INPUT FOR THIS TASK section start

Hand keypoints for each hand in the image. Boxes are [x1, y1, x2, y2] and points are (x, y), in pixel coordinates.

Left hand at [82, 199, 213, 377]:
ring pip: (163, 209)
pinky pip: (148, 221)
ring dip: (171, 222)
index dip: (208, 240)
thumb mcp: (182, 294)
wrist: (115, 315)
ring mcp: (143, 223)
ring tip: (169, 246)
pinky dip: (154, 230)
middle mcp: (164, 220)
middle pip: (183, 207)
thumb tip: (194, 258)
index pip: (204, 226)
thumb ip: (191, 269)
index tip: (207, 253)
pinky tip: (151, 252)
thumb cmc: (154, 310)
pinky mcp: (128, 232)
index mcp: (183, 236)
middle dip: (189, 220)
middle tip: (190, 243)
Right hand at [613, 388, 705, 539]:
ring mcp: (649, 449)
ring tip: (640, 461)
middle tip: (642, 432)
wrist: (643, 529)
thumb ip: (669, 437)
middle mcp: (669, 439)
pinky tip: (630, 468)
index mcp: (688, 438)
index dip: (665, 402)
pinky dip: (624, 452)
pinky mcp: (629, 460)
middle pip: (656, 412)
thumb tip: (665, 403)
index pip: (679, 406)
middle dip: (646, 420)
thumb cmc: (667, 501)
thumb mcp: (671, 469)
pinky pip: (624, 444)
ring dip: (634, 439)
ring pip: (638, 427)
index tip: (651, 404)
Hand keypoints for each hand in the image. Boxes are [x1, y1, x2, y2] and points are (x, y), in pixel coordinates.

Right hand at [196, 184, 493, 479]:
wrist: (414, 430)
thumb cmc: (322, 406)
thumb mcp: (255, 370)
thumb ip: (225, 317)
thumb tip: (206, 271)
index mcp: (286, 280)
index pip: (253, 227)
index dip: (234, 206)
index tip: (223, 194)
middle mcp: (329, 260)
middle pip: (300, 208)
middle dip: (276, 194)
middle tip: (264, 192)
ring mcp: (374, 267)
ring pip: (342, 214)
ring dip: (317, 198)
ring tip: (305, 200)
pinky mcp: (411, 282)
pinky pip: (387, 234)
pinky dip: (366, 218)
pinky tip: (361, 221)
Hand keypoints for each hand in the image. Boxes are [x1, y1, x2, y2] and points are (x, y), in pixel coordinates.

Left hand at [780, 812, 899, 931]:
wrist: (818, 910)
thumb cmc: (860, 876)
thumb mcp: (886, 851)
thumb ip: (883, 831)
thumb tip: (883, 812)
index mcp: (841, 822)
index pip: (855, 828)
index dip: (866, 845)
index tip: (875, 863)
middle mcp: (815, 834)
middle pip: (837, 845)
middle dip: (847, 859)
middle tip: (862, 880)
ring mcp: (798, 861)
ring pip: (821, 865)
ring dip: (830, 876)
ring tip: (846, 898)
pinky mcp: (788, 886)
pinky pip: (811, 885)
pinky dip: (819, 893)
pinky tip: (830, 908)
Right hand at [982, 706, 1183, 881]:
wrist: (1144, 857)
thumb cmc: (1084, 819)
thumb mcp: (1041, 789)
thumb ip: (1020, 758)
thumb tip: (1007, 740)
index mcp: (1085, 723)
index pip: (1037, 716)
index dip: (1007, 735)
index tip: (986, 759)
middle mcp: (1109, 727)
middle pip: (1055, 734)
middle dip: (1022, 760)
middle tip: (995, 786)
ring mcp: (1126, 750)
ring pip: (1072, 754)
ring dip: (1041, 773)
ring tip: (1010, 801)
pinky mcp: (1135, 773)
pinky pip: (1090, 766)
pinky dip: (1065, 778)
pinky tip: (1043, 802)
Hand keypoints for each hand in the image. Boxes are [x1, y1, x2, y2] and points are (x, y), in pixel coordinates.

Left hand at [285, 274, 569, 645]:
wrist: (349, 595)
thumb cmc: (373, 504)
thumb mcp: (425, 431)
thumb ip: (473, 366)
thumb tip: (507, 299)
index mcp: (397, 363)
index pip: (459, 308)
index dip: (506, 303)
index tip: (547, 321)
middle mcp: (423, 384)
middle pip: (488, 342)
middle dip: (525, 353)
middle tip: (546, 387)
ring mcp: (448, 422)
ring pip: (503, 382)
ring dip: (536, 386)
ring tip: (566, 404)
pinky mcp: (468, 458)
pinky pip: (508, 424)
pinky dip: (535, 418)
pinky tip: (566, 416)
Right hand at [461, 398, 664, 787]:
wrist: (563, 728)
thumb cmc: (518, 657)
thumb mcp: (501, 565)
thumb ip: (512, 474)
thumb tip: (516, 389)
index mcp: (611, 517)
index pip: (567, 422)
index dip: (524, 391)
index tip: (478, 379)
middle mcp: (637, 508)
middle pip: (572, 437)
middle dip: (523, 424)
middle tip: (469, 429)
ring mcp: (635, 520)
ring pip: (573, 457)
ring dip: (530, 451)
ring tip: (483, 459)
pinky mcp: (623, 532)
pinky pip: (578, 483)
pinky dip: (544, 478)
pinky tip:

INPUT FOR THIS TASK section end

§ **DIRECTIONS**: Each line in the data where the string "Left" occurs should be identified and copied.

§ **SOLUTION TO THIS TASK**:
Left hand at [82, 199, 213, 377]:
Left hand at [780, 812, 899, 931]:
Left hand at [285, 274, 569, 645]:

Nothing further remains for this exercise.